● Activity: Convert the data below into a numbered list, skipping blank lines and leaving out the pictures.

- - - - -

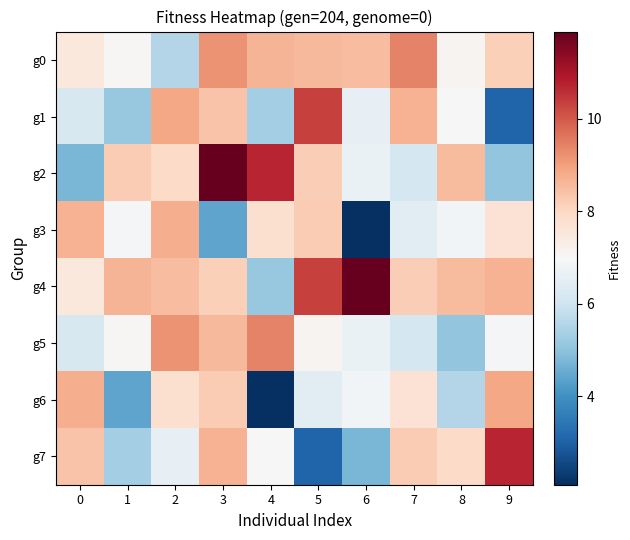

What is the total value across all series at 2?

63.1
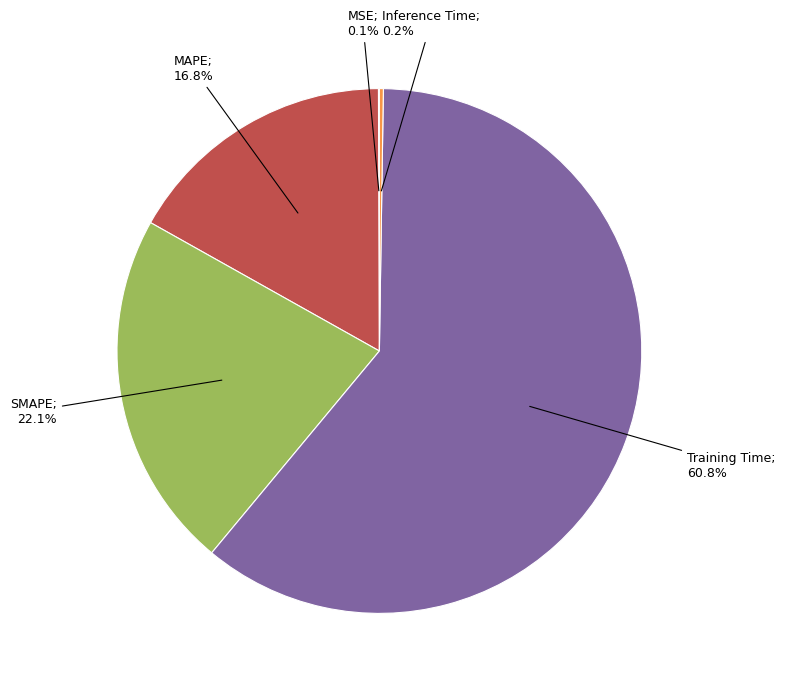

Is there any slice that represents more than half of the pie?

Yes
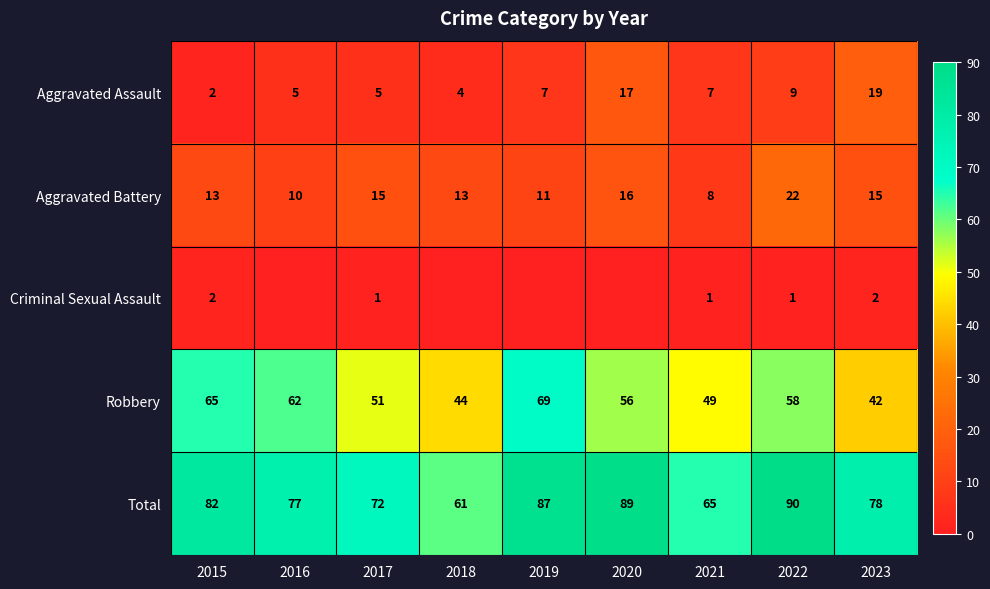

The Total series shows 140 at 2020. True or false?

False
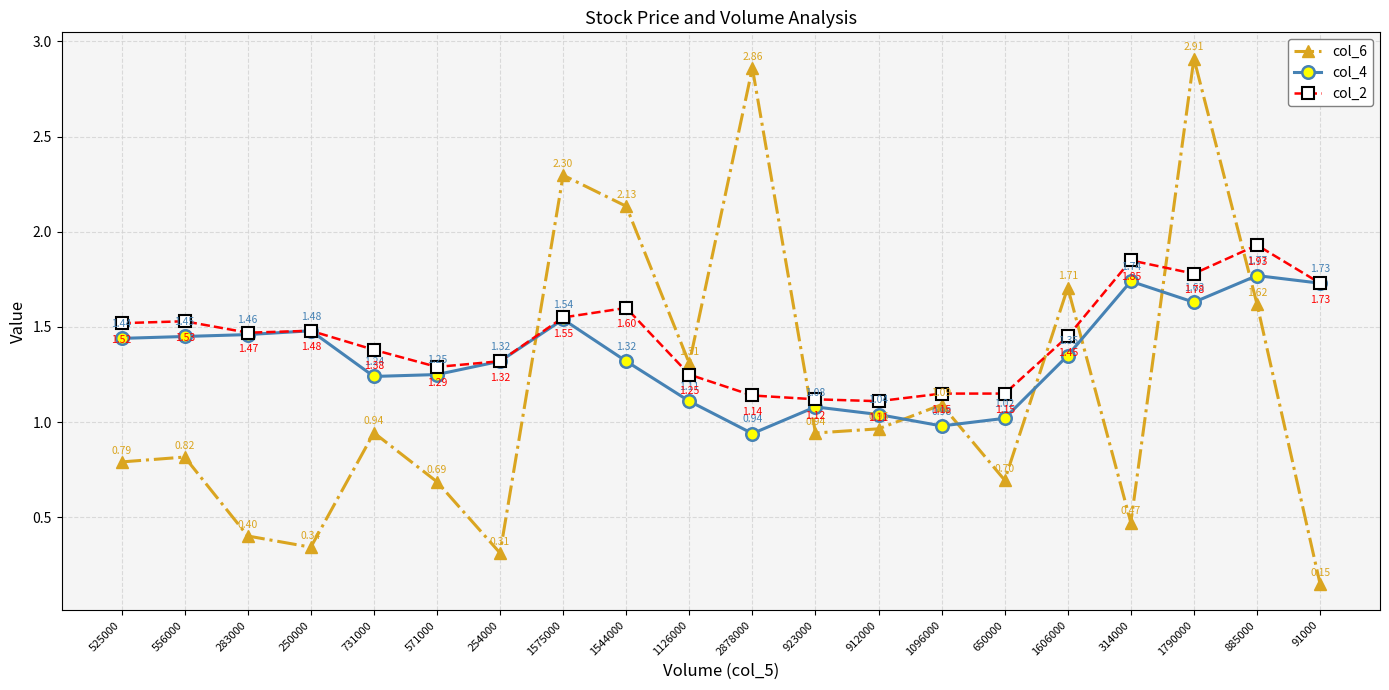

Where is the first local maximum for col_2?

556000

- - - - -

● Output of the exercise:
1. What is the total value across all series at 2?
2. 63.1
3. Is there any slice that represents more than half of the pie?
4. Yes
5. The Total series shows 140 at 2020. True or false?
6. False
7. Where is the first local maximum for col_2?
8. 556000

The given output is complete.